The need to tell others shows that he is concerned for his reputation. He even

implores the audience to tell his story. A madman would not in the least bit care.

III

Why can Hamlet be ruthless with the likes of Polonius, Rosencrantz and Guildenstern and yet he seems incapable of acting against Claudius?

There are two probable reasons why Hamlet was ruthless to Polonious, Rosencrantz and Guildenstern.

The first is because these men are below him in rank. This being the case, they are no concern of his. As they say, Royalty and Servants do not mix.” But this is inconsistent with how he treats Rosencrantz and Guildenstern at the earlier part of the play. He calls them,

“My excellent good friends!

How dost thou, Guildenstern?

Ah, Rosencrantz! Good lads, how do ye both?”

Another probable reason is that Hamlet was already so engrossed in his present concerns that he cannot think beyond that. This would explain how he treated Ophelia and rest of the characters in the play. He placed his full concentration more on his mother, the King and his plan for revenge. His soliloquy tells of his struggle to give up all for his forthcoming revenge.

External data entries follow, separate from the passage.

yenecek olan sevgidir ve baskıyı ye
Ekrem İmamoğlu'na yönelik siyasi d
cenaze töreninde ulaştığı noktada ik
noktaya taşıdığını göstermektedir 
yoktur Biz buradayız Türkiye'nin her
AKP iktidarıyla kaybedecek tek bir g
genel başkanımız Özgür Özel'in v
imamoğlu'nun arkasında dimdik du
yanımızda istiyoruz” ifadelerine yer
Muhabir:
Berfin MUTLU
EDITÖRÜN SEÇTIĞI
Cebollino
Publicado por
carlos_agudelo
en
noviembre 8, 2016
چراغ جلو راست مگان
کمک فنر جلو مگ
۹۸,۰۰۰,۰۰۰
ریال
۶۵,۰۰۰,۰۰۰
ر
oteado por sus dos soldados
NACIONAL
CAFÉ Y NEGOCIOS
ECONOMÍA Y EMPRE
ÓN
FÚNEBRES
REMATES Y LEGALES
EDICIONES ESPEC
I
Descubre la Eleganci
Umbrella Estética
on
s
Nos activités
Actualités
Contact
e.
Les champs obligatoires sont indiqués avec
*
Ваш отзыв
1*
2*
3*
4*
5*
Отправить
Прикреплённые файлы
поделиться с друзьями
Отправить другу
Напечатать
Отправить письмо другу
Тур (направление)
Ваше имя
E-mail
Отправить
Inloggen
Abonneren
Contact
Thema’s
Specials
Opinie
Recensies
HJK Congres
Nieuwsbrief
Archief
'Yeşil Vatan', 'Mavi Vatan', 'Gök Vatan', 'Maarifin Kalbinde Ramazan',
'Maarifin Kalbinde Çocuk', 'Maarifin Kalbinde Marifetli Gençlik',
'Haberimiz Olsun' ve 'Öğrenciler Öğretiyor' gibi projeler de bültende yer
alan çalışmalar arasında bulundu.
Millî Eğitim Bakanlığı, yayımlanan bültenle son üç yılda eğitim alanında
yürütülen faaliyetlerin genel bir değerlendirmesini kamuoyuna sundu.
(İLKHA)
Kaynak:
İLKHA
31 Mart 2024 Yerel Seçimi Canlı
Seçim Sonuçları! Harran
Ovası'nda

He cannot directly move against Claudius. But to kill a king or to bring him to justice is a monumental task. He has the court to contend with, who will all side with the king unless he has strong proof of the Kings guilt. Even his mother would not come to his side, the fact that he married his uncle the new King means that she does not suspect him of killing the king. What he needed was strong proof which he did not have.